Following his dad’s recovery, Mark decided to run the London Marathon to say a huge thank you to the Critical Care Unit team.

He added: “After the rollercoaster ride we had in critical care, I decided to take the plunge. I’m by no means a runner and did five months’ intense training to try to prepare. I just thought; let’s make something good out of something really bad.”

He completed the marathon in four hours 28 minutes, and raised a fantastic £2,400 for Lancashire Teaching Hospitals’ Charity.

Paula Wilson, head of fundraising for the hospital charity said: “We are extremely grateful to Mark. The money he has raised will make a huge difference to others facing a similar journey.”

Mark continued: “The care my dad received on the Critical Care Unit at Preston was brilliant. We couldn’t be more grateful or speak more highly of the nurses, consultants, physios and everyone in between that supported us.

“I’d like to say particular thanks to Manju, one of the nurses who was an absolute superstar! It was a pleasure to run the marathon for the team.”

Jane Platt, Matron for the Critical Care Unit at Lancashire Teaching Hospitals, said: “We are linking closely with the sepsis team to use the money for training and education among our staff, but also to raise awareness of sepsis with the general public.

“It was great to see Mark with his wife, mum and dad at our awards ceremony in May this year.

“Mark told the story of his dad’s admission to critical care and the experiences they had as a family.
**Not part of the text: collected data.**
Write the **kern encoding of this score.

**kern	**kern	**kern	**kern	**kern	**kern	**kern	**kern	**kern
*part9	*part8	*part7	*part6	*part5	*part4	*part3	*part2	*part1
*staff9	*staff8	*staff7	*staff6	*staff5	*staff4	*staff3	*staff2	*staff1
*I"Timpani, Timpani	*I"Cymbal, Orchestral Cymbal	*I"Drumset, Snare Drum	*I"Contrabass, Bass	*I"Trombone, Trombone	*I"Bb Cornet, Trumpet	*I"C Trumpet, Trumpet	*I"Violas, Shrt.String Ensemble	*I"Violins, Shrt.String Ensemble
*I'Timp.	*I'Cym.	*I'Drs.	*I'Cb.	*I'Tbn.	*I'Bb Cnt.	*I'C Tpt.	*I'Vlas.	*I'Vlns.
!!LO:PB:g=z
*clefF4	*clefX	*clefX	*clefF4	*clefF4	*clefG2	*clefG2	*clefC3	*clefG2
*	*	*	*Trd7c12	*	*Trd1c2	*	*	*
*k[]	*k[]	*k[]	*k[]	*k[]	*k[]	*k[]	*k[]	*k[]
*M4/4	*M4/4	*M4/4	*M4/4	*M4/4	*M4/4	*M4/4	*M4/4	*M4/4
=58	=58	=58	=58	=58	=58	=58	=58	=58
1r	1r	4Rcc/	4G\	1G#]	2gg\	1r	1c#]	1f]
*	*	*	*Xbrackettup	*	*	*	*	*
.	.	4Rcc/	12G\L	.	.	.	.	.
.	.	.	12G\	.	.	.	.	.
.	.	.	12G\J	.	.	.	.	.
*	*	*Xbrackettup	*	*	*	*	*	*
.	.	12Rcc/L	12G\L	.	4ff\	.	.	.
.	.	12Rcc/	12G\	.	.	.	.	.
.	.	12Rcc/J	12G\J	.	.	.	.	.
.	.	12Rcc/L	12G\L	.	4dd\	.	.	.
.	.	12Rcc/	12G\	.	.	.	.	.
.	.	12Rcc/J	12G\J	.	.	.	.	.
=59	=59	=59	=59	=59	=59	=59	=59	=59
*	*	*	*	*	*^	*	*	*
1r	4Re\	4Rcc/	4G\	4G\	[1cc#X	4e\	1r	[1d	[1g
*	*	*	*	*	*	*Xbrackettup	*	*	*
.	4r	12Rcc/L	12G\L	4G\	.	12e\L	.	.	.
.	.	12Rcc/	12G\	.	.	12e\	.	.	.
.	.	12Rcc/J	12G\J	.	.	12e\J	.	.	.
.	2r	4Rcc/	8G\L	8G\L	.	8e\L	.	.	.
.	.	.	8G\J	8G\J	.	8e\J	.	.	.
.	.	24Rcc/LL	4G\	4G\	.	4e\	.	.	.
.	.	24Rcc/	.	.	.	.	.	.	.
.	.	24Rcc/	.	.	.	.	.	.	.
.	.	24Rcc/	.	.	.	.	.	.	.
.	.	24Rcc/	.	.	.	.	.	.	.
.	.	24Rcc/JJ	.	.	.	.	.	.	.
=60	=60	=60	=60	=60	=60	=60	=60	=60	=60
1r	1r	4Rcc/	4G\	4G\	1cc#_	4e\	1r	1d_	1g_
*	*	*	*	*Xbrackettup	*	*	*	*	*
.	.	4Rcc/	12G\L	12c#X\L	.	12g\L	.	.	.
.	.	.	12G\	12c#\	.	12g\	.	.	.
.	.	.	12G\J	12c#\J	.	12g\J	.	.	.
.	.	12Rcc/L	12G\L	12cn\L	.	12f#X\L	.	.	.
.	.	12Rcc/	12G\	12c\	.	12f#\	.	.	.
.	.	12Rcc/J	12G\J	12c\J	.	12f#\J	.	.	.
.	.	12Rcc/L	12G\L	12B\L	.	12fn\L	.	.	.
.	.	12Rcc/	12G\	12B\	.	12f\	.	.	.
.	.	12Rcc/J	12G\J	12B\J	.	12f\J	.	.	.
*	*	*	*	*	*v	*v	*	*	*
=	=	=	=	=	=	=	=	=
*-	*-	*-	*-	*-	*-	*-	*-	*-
It was wonderful to see his dad looking so well.”

“Sepsis can be fatal if not treated quickly, and can affect anyone who has suffered from an injury or minor infection. Symptoms to look out for include a high temperature or low body temperature, chills and shivering, a fast heartbeat, problems with or changes to breathing, or feeling unlike your usual self.

“I would advise anyone who suspects that they have sepsis to seek urgent medical advice.”